Nie ulega wątpliwości, że posiadanie kamery rejestrującej nasze pierwsze kilometry na 125-tce jest dobrodziejstwem. Szczególnie przydatna okazuje się kamerka, gdy przytrafi się nam kolizja, a zdania co do tego kto jest winny, są podzielone. Jednak GIODO ostrzega, że publikacja takich zdarzeń w internecie niesie za sobą ryzyko procesu sądowego, w którym to my możemy zasiąść na ławie oskarżonych.
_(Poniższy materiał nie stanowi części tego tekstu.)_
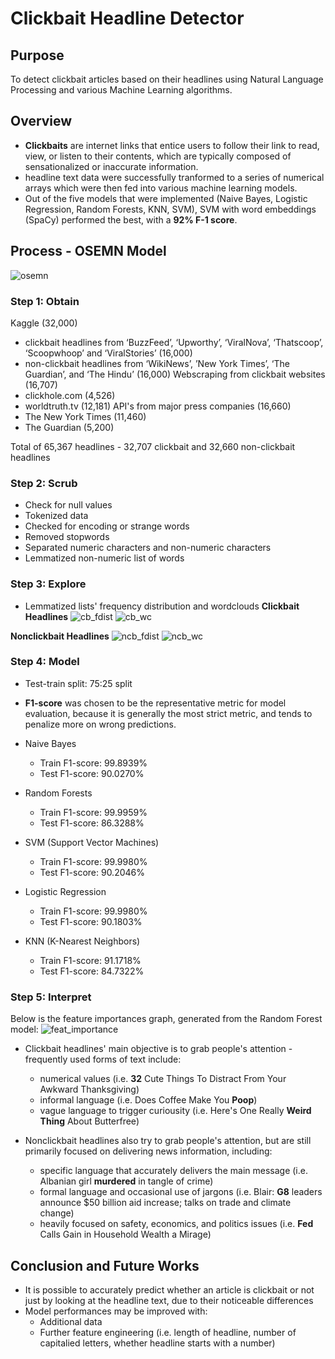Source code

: # Clickbait Headline Detector

## Purpose
To detect clickbait articles based on their headlines using Natural Language Processing and various Machine Learning algorithms.

## Overview
- **Clickbaits** are internet links that entice users to follow their link to read, view, or listen to their contents, which are typically composed of sensationalized or inaccurate information.
- headline text data were successfully tranformed to a series of numerical arrays which were then fed into various machine learning models.
- Out of the five models that were implemented (Naive Bayes, Logistic Regression, Random Forests, KNN, SVM), SVM with word embeddings (SpaCy) performed the best, with a **92% F-1 score**.

## Process - OSEMN Model
![osemn](Images/new_osemn.png)

### Step 1: Obtain
Kaggle (32,000)
- clickbait headlines from ‘BuzzFeed’, ‘Upworthy’, ‘ViralNova’, ‘Thatscoop’, ‘Scoopwhoop’ and ‘ViralStories’ (16,000)
- non-clickbait headlines from ‘WikiNews’, ’New York Times’, ‘The Guardian’, and ‘The Hindu’ (16,000)
Webscraping from clickbait websites (16,707)
- clickhole.com (4,526)
- worldtruth.tv (12,181)
API's from major press companies (16,660)
- The New York Times (11,460)
- The Guardian (5,200)

Total of 65,367 headlines - 32,707 clickbait and 32,660 non-clickbait headlines

### Step 2: Scrub
- Check for null values
- Tokenized data
- Checked for encoding or strange words
- Removed stopwords
- Separated numeric characters and non-numeric characters
- Lemmatized non-numeric list of words

### Step 3: Explore
- Lemmatized lists' frequency distribution and wordclouds
**Clickbait Headlines**
![cb_fdist](Images/clickbait_fdist.png)
![cb_wc](Images/clickbait_wordcloud.png)

**Nonclickbait Headlines**
![ncb_fdist](Images/nonclickbait_fdist.png)
![ncb_wc](Images/nonclickbait_wordcloud.png)


### Step 4: Model
- Test-train split: 75:25 split
- **F1-score** was chosen to be the representative metric for model evaluation, because it is generally the most strict metric, and tends to penalize more on wrong predictions.

- Naive Bayes
  - Train F1-score: 99.8939%
  - Test F1-score: 90.0270%
- Random Forests
  - Train F1-score: 99.9959%	
  - Test F1-score: 86.3288%
- SVM (Support Vector Machines)
  - Train F1-score: 99.9980%
  - Test F1-score: 90.2046%
- Logistic Regression
  - Train F1-score: 99.9980%	
  - Test F1-score: 90.1803%
- KNN (K-Nearest Neighbors)
  - Train F1-score: 91.1718%
  - Test F1-score: 84.7322%

### Step 5: Interpret
Below is the feature importances graph, generated from the Random Forest model:
![feat_importance](Images/feature_importances.png)

- Clickbait headlines' main objective is to grab people's attention - frequently used forms of text include:
  - numerical values (i.e. **32** Cute Things To Distract From Your Awkward Thanksgiving)
  - informal language (i.e. Does Coffee Make You **Poop**)
  - vague language to trigger curiousity (i.e. Here's One Really **Weird Thing** About Butterfree)

- Nonclickbait headlines also try to grab people's attention, but are still primarily focused on delivering news information, including:
  - specific language that accurately delivers the main message (i.e. Albanian girl **murdered** in tangle of crime)
  - formal language and occasional use of jargons (i.e. Blair: **G8** leaders announce $50 billion aid increase; talks on trade and climate change)
  - heavily focused on safety, economics, and politics issues (i.e. **Fed** Calls Gain in Household Wealth a Mirage)

## Conclusion and Future Works
- It is possible to accurately predict whether an article is clickbait or not just by looking at the headline text, due to their noticeable differences
- Model performances may be improved with:
  - Additional data
  - Further feature engineering (i.e. length of headline, number of capitalied letters, whether headline starts with a number)
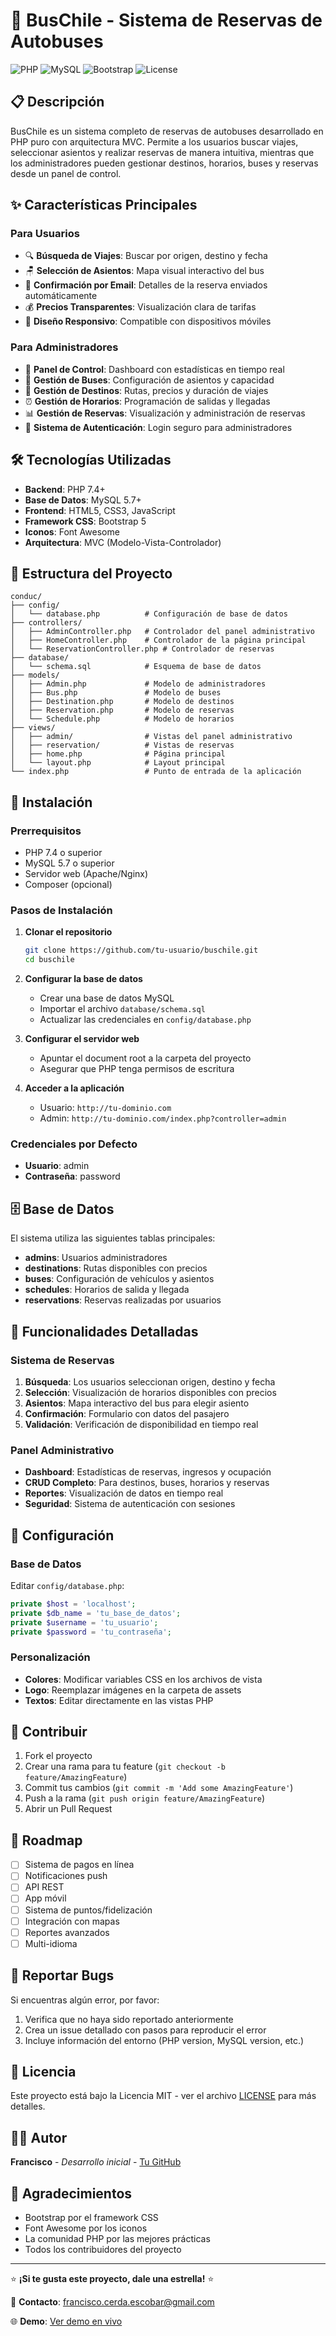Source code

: # 🚌 BusChile - Sistema de Reservas de Autobuses

![PHP](https://img.shields.io/badge/PHP-777BB4?style=for-the-badge&logo=php&logoColor=white)
![MySQL](https://img.shields.io/badge/MySQL-4479A1?style=for-the-badge&logo=mysql&logoColor=white)
![Bootstrap](https://img.shields.io/badge/Bootstrap-563D7C?style=for-the-badge&logo=bootstrap&logoColor=white)
![License](https://img.shields.io/badge/License-MIT-green.svg?style=for-the-badge)

## 📋 Descripción

BusChile es un sistema completo de reservas de autobuses desarrollado en PHP puro con arquitectura MVC. Permite a los usuarios buscar viajes, seleccionar asientos y realizar reservas de manera intuitiva, mientras que los administradores pueden gestionar destinos, horarios, buses y reservas desde un panel de control.

## ✨ Características Principales

### Para Usuarios
- 🔍 **Búsqueda de Viajes**: Buscar por origen, destino y fecha
- 🪑 **Selección de Asientos**: Mapa visual interactivo del bus
- 📧 **Confirmación por Email**: Detalles de la reserva enviados automáticamente
- 💰 **Precios Transparentes**: Visualización clara de tarifas
- 📱 **Diseño Responsivo**: Compatible con dispositivos móviles

### Para Administradores
- 🏢 **Panel de Control**: Dashboard con estadísticas en tiempo real
- 🚌 **Gestión de Buses**: Configuración de asientos y capacidad
- 📍 **Gestión de Destinos**: Rutas, precios y duración de viajes
- ⏰ **Gestión de Horarios**: Programación de salidas y llegadas
- 📊 **Gestión de Reservas**: Visualización y administración de reservas
- 🔐 **Sistema de Autenticación**: Login seguro para administradores

## 🛠️ Tecnologías Utilizadas

- **Backend**: PHP 7.4+
- **Base de Datos**: MySQL 5.7+
- **Frontend**: HTML5, CSS3, JavaScript
- **Framework CSS**: Bootstrap 5
- **Iconos**: Font Awesome
- **Arquitectura**: MVC (Modelo-Vista-Controlador)

## 📁 Estructura del Proyecto

```
conduc/
├── config/
│   └── database.php          # Configuración de base de datos
├── controllers/
│   ├── AdminController.php   # Controlador del panel administrativo
│   ├── HomeController.php    # Controlador de la página principal
│   └── ReservationController.php # Controlador de reservas
├── database/
│   └── schema.sql            # Esquema de base de datos
├── models/
│   ├── Admin.php             # Modelo de administradores
│   ├── Bus.php               # Modelo de buses
│   ├── Destination.php       # Modelo de destinos
│   ├── Reservation.php       # Modelo de reservas
│   └── Schedule.php          # Modelo de horarios
├── views/
│   ├── admin/                # Vistas del panel administrativo
│   ├── reservation/          # Vistas de reservas
│   ├── home.php              # Página principal
│   └── layout.php            # Layout principal
└── index.php                 # Punto de entrada de la aplicación
```

## 🚀 Instalación

### Prerrequisitos
- PHP 7.4 o superior
- MySQL 5.7 o superior
- Servidor web (Apache/Nginx)
- Composer (opcional)

### Pasos de Instalación

1. **Clonar el repositorio**
   ```bash
   git clone https://github.com/tu-usuario/buschile.git
   cd buschile
   ```

2. **Configurar la base de datos**
   - Crear una base de datos MySQL
   - Importar el archivo `database/schema.sql`
   - Actualizar las credenciales en `config/database.php`

3. **Configurar el servidor web**
   - Apuntar el document root a la carpeta del proyecto
   - Asegurar que PHP tenga permisos de escritura

4. **Acceder a la aplicación**
   - Usuario: `http://tu-dominio.com`
   - Admin: `http://tu-dominio.com/index.php?controller=admin`

### Credenciales por Defecto
- **Usuario**: admin
- **Contraseña**: password

## 🗄️ Base de Datos

El sistema utiliza las siguientes tablas principales:

- **admins**: Usuarios administradores
- **destinations**: Rutas disponibles con precios
- **buses**: Configuración de vehículos y asientos
- **schedules**: Horarios de salida y llegada
- **reservations**: Reservas realizadas por usuarios

## 🎯 Funcionalidades Detalladas

### Sistema de Reservas
1. **Búsqueda**: Los usuarios seleccionan origen, destino y fecha
2. **Selección**: Visualización de horarios disponibles con precios
3. **Asientos**: Mapa interactivo del bus para elegir asiento
4. **Confirmación**: Formulario con datos del pasajero
5. **Validación**: Verificación de disponibilidad en tiempo real

### Panel Administrativo
- **Dashboard**: Estadísticas de reservas, ingresos y ocupación
- **CRUD Completo**: Para destinos, buses, horarios y reservas
- **Reportes**: Visualización de datos en tiempo real
- **Seguridad**: Sistema de autenticación con sesiones

## 🔧 Configuración

### Base de Datos
Editar `config/database.php`:
```php
private $host = 'localhost';
private $db_name = 'tu_base_de_datos';
private $username = 'tu_usuario';
private $password = 'tu_contraseña';
```

### Personalización
- **Colores**: Modificar variables CSS en los archivos de vista
- **Logo**: Reemplazar imágenes en la carpeta de assets
- **Textos**: Editar directamente en las vistas PHP

## 🤝 Contribuir

1. Fork el proyecto
2. Crear una rama para tu feature (`git checkout -b feature/AmazingFeature`)
3. Commit tus cambios (`git commit -m 'Add some AmazingFeature'`)
4. Push a la rama (`git push origin feature/AmazingFeature`)
5. Abrir un Pull Request

## 📝 Roadmap

- [ ] Sistema de pagos en línea
- [ ] Notificaciones push
- [ ] API REST
- [ ] App móvil
- [ ] Sistema de puntos/fidelización
- [ ] Integración con mapas
- [ ] Reportes avanzados
- [ ] Multi-idioma

## 🐛 Reportar Bugs

Si encuentras algún error, por favor:
1. Verifica que no haya sido reportado anteriormente
2. Crea un issue detallado con pasos para reproducir el error
3. Incluye información del entorno (PHP version, MySQL version, etc.)

## 📄 Licencia

Este proyecto está bajo la Licencia MIT - ver el archivo [LICENSE](LICENSE) para más detalles.

## 👨‍💻 Autor

**Francisco** - *Desarrollo inicial* - [Tu GitHub](https://github.com/ranserott)

## 🙏 Agradecimientos

- Bootstrap por el framework CSS
- Font Awesome por los iconos
- La comunidad PHP por las mejores prácticas
- Todos los contribuidores del proyecto

---

⭐ **¡Si te gusta este proyecto, dale una estrella!** ⭐

📧 **Contacto**: francisco.cerda.escobar@gmail.com

🌐 **Demo**: [Ver demo en vivo](https://bytea.cl/portafolio/conduc/index.php)

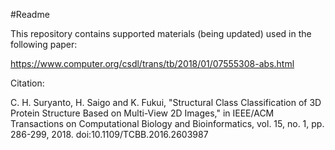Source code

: #Readme

This repository contains supported materials (being updated) used in the following paper:

https://www.computer.org/csdl/trans/tb/2018/01/07555308-abs.html

Citation:

C. H. Suryanto, H. Saigo and K. Fukui, "Structural Class Classification of 3D Protein Structure Based on Multi-View 2D Images," in IEEE/ACM Transactions on Computational Biology and Bioinformatics, vol. 15, no. 1, pp. 286-299, 2018.
doi:10.1109/TCBB.2016.2603987

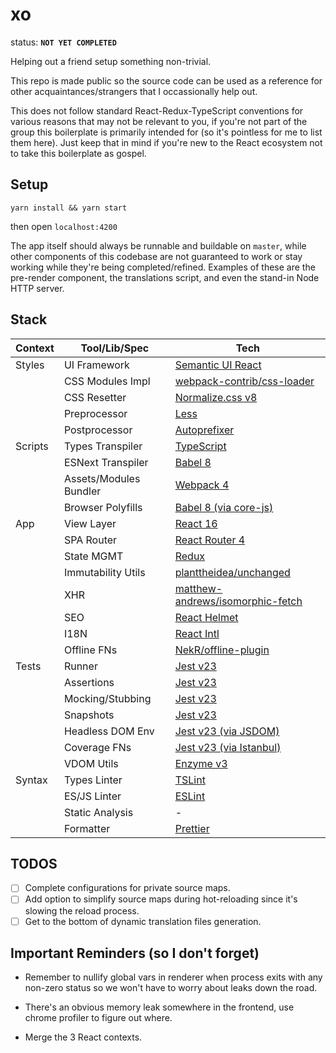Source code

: # xo

status: **`NOT YET COMPLETED`**

Helping out a friend setup something non-trivial.

This repo is made public so the source code can be used as a reference for other acquaintances/strangers that I occassionally help out.

This does not follow standard React-Redux-TypeScript conventions for various reasons that may not be relevant to you, if you're not part of the group this boilerplate is primarily intended for (so it's pointless for me to list them here). Just keep that in mind if you're new to the React ecosystem not to take this boilerplate as gospel.

## Setup

```shell
yarn install && yarn start
```

then open `localhost:4200`

The app itself should always be runnable and buildable on `master`, while other components of this codebase are not guaranteed to work or stay working while they're being completed/refined. Examples of these are the pre-render component, the translations script, and even the stand-in Node HTTP server.

## Stack

| Context | Tool/Lib/Spec          | Tech                                                                                    |
| ------- | ---------------------- | --------------------------------------------------------------------------------------- |
| Styles  | UI Framework           | [Semantic UI React](https://react.semantic-ui.com/)                                     |
|         | CSS Modules Impl       | [webpack-contrib/css-loader](https://github.com/webpack-contrib/css-loader)             |
|         | CSS Resetter           | [Normalize.css v8](https://necolas.github.io/normalize.css/)                            |
|         | Preprocessor           | [Less](http://lesscss.org/)                                                             |
|         | Postprocessor          | [Autoprefixer](https://autoprefixer.github.io/)                                         |
| Scripts | Types Transpiler       | [TypeScript](https://www.typescriptlang.org/)                                           |
|         | ESNext Transpiler      | [Babel 8](https://babeljs.io/)                                                          |
|         | Assets/Modules Bundler | [Webpack 4](https://webpack.js.org/)                                                    |
|         | Browser Polyfills      | [Babel 8 (via core-js)](https://babeljs.io/)                                            |
| App     | View Layer             | [React 16](https://reactjs.org/)                                                        |
|         | SPA Router             | [React Router 4](https://reacttraining.com/react-router/web)                            |
|         | State MGMT             | [Redux](https://redux.js.org/)                                                          |
|         | Immutability Utils     | [planttheidea/unchanged](https://github.com/planttheidea/unchanged)                     |
|         | XHR                    | [matthew-andrews/isomorphic-fetch](https://github.com/matthew-andrews/isomorphic-fetch) |
|         | SEO                    | [React Helmet](https://github.com/nfl/react-helmet)                                     |
|         | I18N                   | [React Intl](https://github.com/yahoo/react-intl)                                       |
|         | Offline FNs            | [NekR/offline-plugin](https://github.com/NekR/offline-plugin)                           |
| Tests   | Runner                 | [Jest v23](https://jestjs.io/)                                                          |
|         | Assertions             | [Jest v23](https://jestjs.io/docs/en/expect)                                            |
|         | Mocking/Stubbing       | [Jest v23](https://jestjs.io/docs/en/mock-functions)                                    |
|         | Snapshots              | [Jest v23](https://jestjs.io/docs/en/snapshot-testing)                                  |
|         | Headless DOM Env       | [Jest v23 (via JSDOM)](https://jestjs.io/docs/en/configuration)                         |
|         | Coverage FNs           | [Jest v23 (via Istanbul)](https://jestjs.io/docs/en/configuration)                      |
|         | VDOM Utils             | [Enzyme v3](http://airbnb.io/enzyme/)                                                   |
| Syntax  | Types Linter           | [TSLint](https://palantir.github.io/tslint/)                                            |
|         | ES/JS Linter           | [ESLint](https://eslint.org/)                                                           |
|         | Static Analysis        | -                                                                                       |
|         | Formatter              | [Prettier](https://prettier.io/)                                                        |

## TODOS

- [ ] Complete configurations for private source maps.
- [ ] Add option to simplify source maps during hot-reloading since it's slowing the reload process.
- [ ] Get to the bottom of dynamic translation files generation.

## Important Reminders (so I don't forget)

- Remember to nullify global vars in renderer when process exits with any non-zero status so we won't have to worry about leaks down the road.

- There's an obvious memory leak somewhere in the frontend, use chrome profiler to figure out where.

- Merge the 3 React contexts.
Montaż kamery na kasku pozwala rejestrować nasze motocyklowe przygody. Jest to nie tylko świetna zabawa, czy pamiątka na stare lata, ale też stanowi niezbity dowód przebiegu zdarzenia, podczas kolizji czy wypadku drogowego. Udostępniając takie nagranie jako dowód, idziemy bardzo na rękę policji oraz ubezpieczycielowi. Policja wręcz zachęca w ramach akcji „STOP AGRESJI DROGOWEJ”, do podsyłania filmów w których widać łamanie prawa. Ubezpieczyciel podczas likwidacji szkody, także zapyta zarówno poszkodowanego jak i sprawcę czy zdarzenie zostało nagrane. Nie trudno się domyśleć że obie instytucje mają w tym swój interes.
Wydawać by się mogło, że nagrywanie oraz ujawnianie wyczynów piratów drogowych, czy agresywnych kierowców, to dobry uczynek. Jednak polskie prawo często działa na szkodę nagrywającego. Okazuje się że gdy podejdziemy od niewłaściwej strony do takiej publikacji możemy mieć problemy. Generalny Inspektor Ochrony Danych Osobowych choć nie piętnuje zjawiska udostępniania nagrań, to zwraca uwagę na pewien istotny problem. Na stronie urzędu, w publikacji pod tytułem „Przy umieszczaniu filmów w sieci potrzebna jest rozwaga” czytamy, że „Jeśli na nagraniu bądź zdjęciu, które zrobiliśmy na swój użytek, pojawi się dowód czy materiał, który może stać się dowodem popełnienia wykroczenia bądź przestępstwa, to nie tylko możemy, ale wręcz musimy przekazać tego typu informacje policji lub organom ścigania. Gorzej, jeżeli sami postanawiamy być szeryfami i umieszczamy np. w internecie lub w inny sposób rozpropagowujemy zdjęcia czy filmy, które nagraliśmy. Wówczas musimy zdawać sobie sprawę z tego, że nawet jeśli robiliśmy je pierwotnie na prywatne potrzeby, a teraz zaczynamy je udostępniać, wpadamy nie tylko w reżim ustawy o ochronie danych osobowych, ale przede wszystkim w reżim Kodeksu cywilnego. Osoba, która uzna, że poprzez taką publikację naruszone zostały jej dobra osobiste, może nas pozwać do sądu.”
Okazuje się że w Polsce nadal nie ma jasnych przepisów co do rejestrowania wykroczeń drogowych, bo ustawa w tej materii, ciągle jest w przygotowaniu, zatem bez obaw możemy rejestrować wszystko co widzimy, jednak nie koniecznie powinniśmy publikować to w sieci. Warto też dodać, że nagrania, aby mogły stanowić dowód w sprawie, nie mogą być poddane żadnej obróbce. Wtedy taki dowód będzie miał niską wartość dla sądu.